> **Task to complete**
In the rows from the beginning up to and including the line with "considérés comme faisant", switch "humide" to "pluvieuse" and leave everything else unchanged. Give back only those lines.

[Records excerpted from a collection]
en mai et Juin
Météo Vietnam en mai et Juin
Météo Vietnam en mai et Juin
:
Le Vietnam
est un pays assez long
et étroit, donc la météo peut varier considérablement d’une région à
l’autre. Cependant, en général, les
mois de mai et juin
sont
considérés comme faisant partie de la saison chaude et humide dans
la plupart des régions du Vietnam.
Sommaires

> **Reply to the exercise**
en mai et Juin
Météo Vietnam en mai et Juin
Météo Vietnam en mai et Juin
:
Le Vietnam
est un pays assez long
et étroit, donc la météo peut varier considérablement d’une région à
l’autre. Cependant, en général, les
mois de mai et juin
sont
considérés comme faisant partie de la saison chaude et pluvieuse dans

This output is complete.